Transcript
“Pacemakers are obviously battery dependent and they’re in your chest and they’re hooked to these wires. And then they pace at different intervals. Some people need the pacer to make every heartbeat for them. Therefore, the battery’s not going to last as long as for those people where every two months, the patient fires four or five times. So depending on how much a person uses the pacer, that person is going to need battery change at some interval. This is why we doctors ask patients to come to the office periodically, or at least assess their pacemaker transtelephonically for those newer generation pacemakers, so that we can get an idea of what the effective replacement time is, or the ERT. And when that pacemaker gets within six months of need for a generator upgrade, we bring them closer at a closer interval and we check the battery life.

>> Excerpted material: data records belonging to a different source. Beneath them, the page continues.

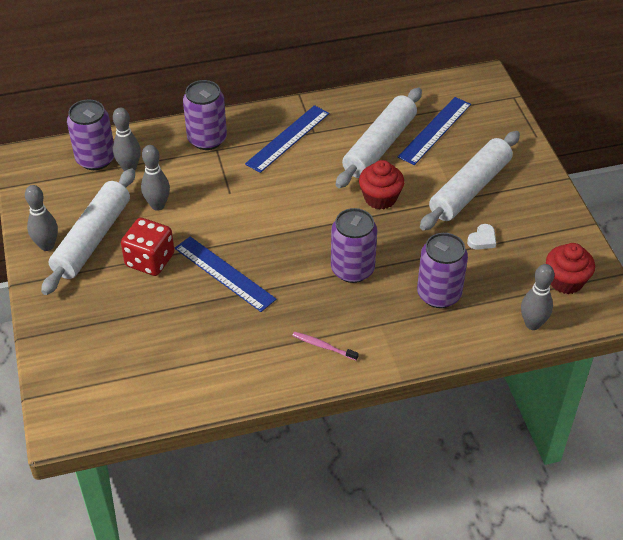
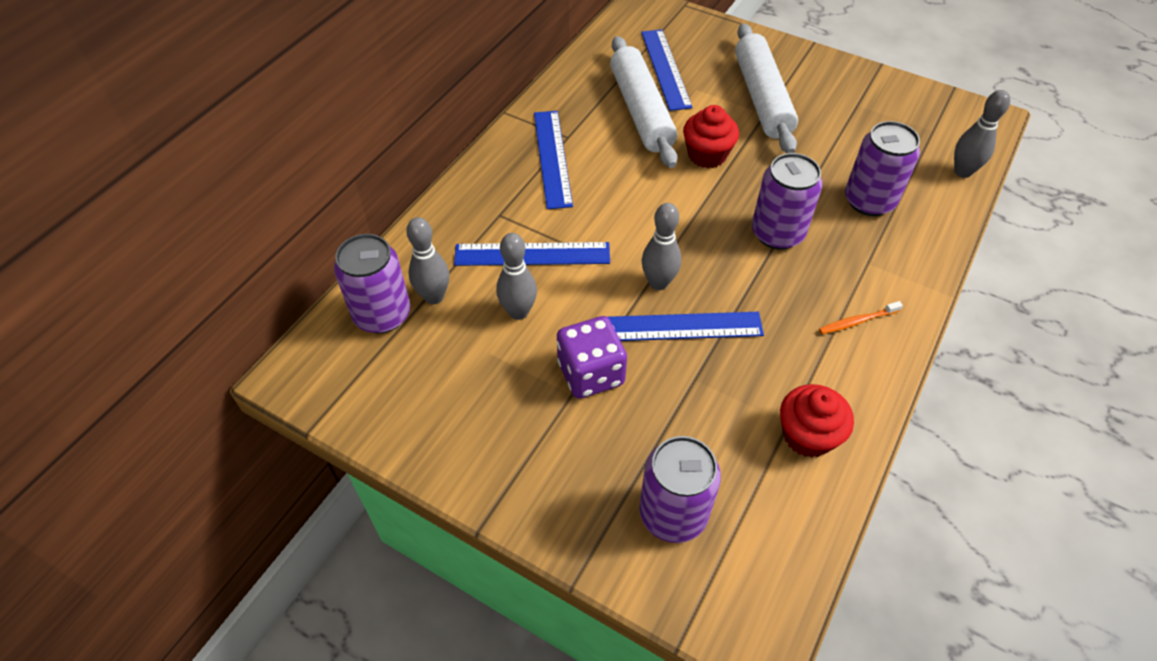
camera: 45 degrees left, 5 degrees up
grey bowling pin [25,185,58,251] -> grey bowling pin moved to [642,203,681,290]
white rolling pin [41,169,135,295] -> none
red dice [121,218,174,276] -> purple dice [557,316,627,399]
purple can [183,80,227,150] -> purple can moved to [639,436,721,543]
pink toothbrush [292,332,359,360] -> orange toothbrush [819,301,903,334]
white heart [467,224,496,250] -> none
red cupcake [546,243,595,294] -> red cupcake moved to [780,384,854,458]
none -> blue ruler [454,242,610,266]

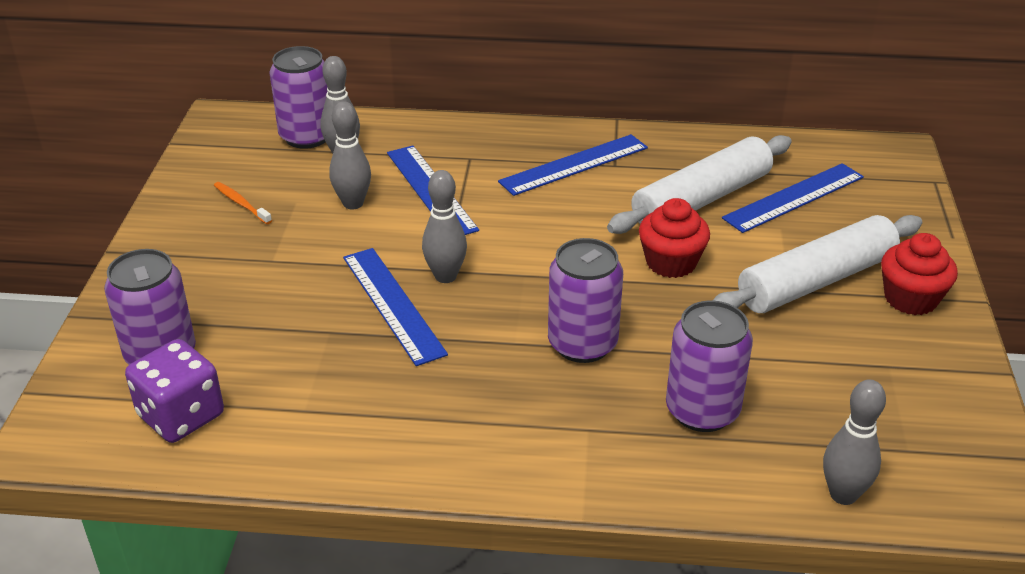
camera: 65 degrees right, 15 degrees down
purple dice [557,316,627,399] -> purple dice moved to [125,339,224,443]
red cupcake [780,384,854,458] -> red cupcake moved to [881,233,958,315]
orange toothbrush [819,301,903,334] -> orange toothbrush moved to [214,182,272,224]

And then we set them up to get a new generator. The newer generation pacemakers tend to have longer battery life and greater storage, but still we don’t have a pacemaker that we can charge without replacing that battery. Now you can charge your iPhone. You can charge your devices without connecting to a plug, but we still don’t have that technology for a pacemaker as of yet. Now more recently, we have now an implantable pacemaker that needs no leads so that you don’t have to have a battery under your skin and wires hooked up to the heart. These pacemakers can actually be delivered through the vein into the heart and actually be inserted in the heart muscle such that it fires without any wire, additional wiring or any additional hardware.”